As a footnote to the history of the old Cobourg course, the original site is now occupied by commercial development including a car dealership and a sprawling residential development. Perhaps the only remaining physical vestiges of the club may be found in some long over grown divots and lost golf balls found in the Anglican Cemetery that bordered the course and is occupied by some of the ardent and “faithful” golfers who once graced the fairways and greens of the venerable course.
Cobourg Golf News
Cobourg Sentinel-Star May 15, 1963
John Hayden Shoots 39 in Men's League
Threatening weather didn't prevent 58 golfers from teeing off Monday night in the first Industrial Men's League matches of the season at the Cobourg Golf and Curling Club. Professionals were the low net team winner with 222 strokes. On the team were Bob Parnall, Bob Bradford, John Funnell, Harvey Brent, Dr Dave Wilson and Bob Gibson.
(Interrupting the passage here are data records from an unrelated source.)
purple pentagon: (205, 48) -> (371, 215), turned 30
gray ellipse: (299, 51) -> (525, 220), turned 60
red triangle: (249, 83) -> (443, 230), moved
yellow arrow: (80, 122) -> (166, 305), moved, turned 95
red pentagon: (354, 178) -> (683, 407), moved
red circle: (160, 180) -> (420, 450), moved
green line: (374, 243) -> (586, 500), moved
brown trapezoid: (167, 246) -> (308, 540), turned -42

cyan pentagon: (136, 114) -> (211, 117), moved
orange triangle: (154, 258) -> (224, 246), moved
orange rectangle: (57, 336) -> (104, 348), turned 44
In matches played Merchants beat Insurance Agents, CGE 2 defeated CGE 1, 26-COD 1 topped 26-COD 2, General Foods 1 whipped General Foods 2 and Professionals beat Tom's Auto Body.
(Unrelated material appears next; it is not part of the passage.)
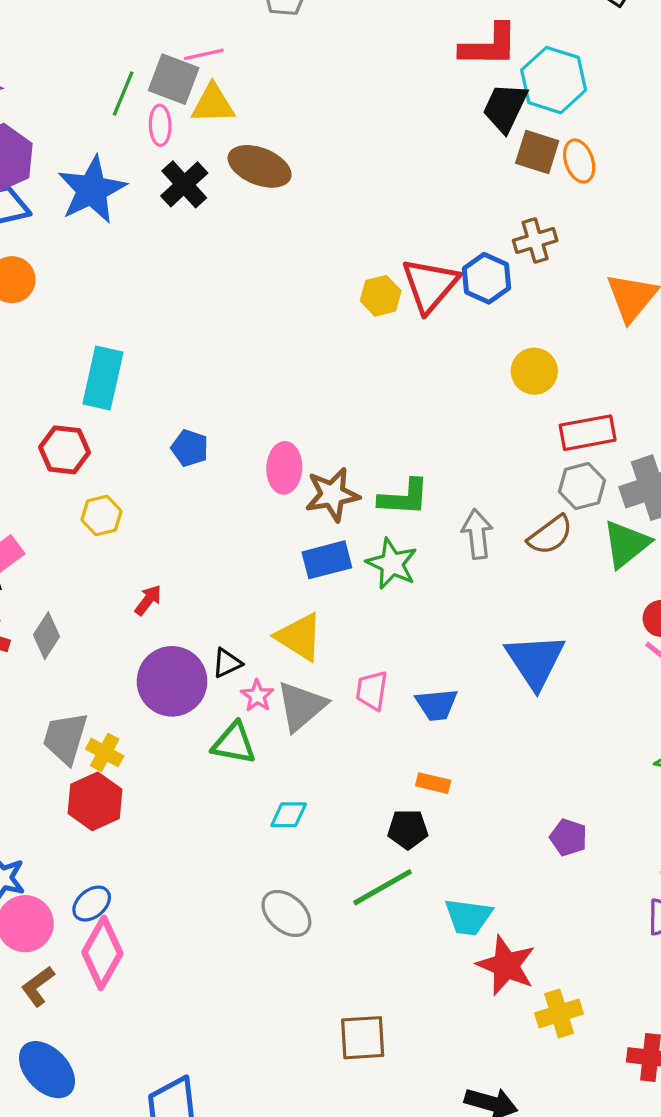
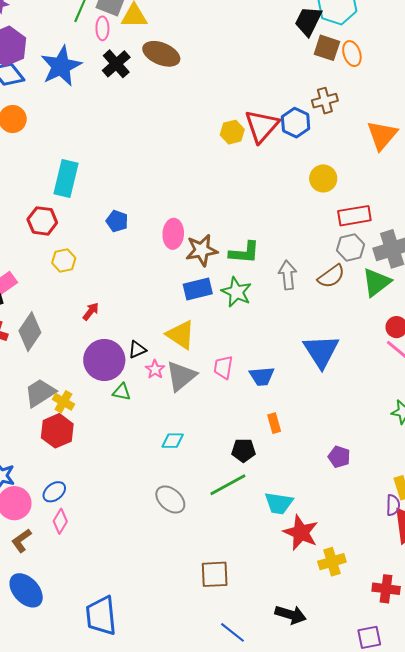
gray diamond: (47, 636) -> (30, 332), size x1.4
gray trapezoid: (65, 738) -> (40, 393), turned 40
green triangle: (234, 743) -> (122, 392), moved, size x0.7
orange rectangle: (433, 783) -> (274, 423), moved, turned 60
pink diamond: (102, 953) -> (60, 521), size x0.6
John Hayden fired a 39 over the 9-hole course to grab low gross honors. Tom Krakenburg was next with 41. Captain E Brost had the low net with 34. Runner-up was Lou Evans with 35.
Marlene Stewart Streit, Canada's most renowned female amateur golfer was in Cobourg yesterday afternoon to play club pro, Stan Morris, in an exhibition match. Mrs Streit, not as active now as a few years ago when she won tournament after tournament, recently returned from Augusta, Georgia, where she placed 6th in the Titleholder's Tourney. Mrs Streit and Stan Morris were friends when both called Fonthill their home course. Mr Morris was assistant pro there then. Marlene now resides in Toronto.
Cobourg ladies held their opening meeting and golf here Saturday. Of the 13 who played golf Jean Gibson emerged with the low net of 73. Doris Hircock was runner-up with 78. Jeanne White was the 9-hole winner with a 40 net. Thirty-six ladies took part in the bridge party won by Eva Byam. A buffet supper and meeting followed, President Eleanor Ingamellis acting as chairman.
Reviewed August 2020
origins of Cobourg Golf Club
The Cobourg Golf Club is older than you think. In 1897, the Toronto Globe published the following item: Messrs. W.J. Crossen, S.D. Cornell and others have been incorporated as the Cobourg Golf Club, Limited" (4 October 1897, p. 10). In those days, a golf club's incorporation usually followed several years of existence as an unincorporated golf club. Incorporation was a legal procedure to allow the club to buy property, etc. Sure enough, we discover that the Cobourg Golf Club had been organized by at least 1895, for in August of that year it invited the Ottawa Golf Club head pro, Alfred Ricketts, to visit Cobourg and instruct club members in the art of the golf swing: : “Ricketts spent one week in Coburgh [sic] coaching the players there, but there is no truth in the rumor that he will stay there” (Ottawa Journal, 5 September 1895, p. 6). By 1895, the Cobourg Golf Club was sufficiently well-established to make the Ottawa Golf Club fear that it was trying to hire away its golf professional.
EarlyGolf Clubs from Cobourg Golf Club
I'm a resident of Cobourg. I have a couple of wooden shaft clubs that are connected with the early days of the Cobourg Golf Club.
I have a J J Cameron Mashie Niblick from the mid 1920's and a hickory Transitional Wood with the stamp W.H Furber on the top. Do you have anything like this in your sports hall of fame?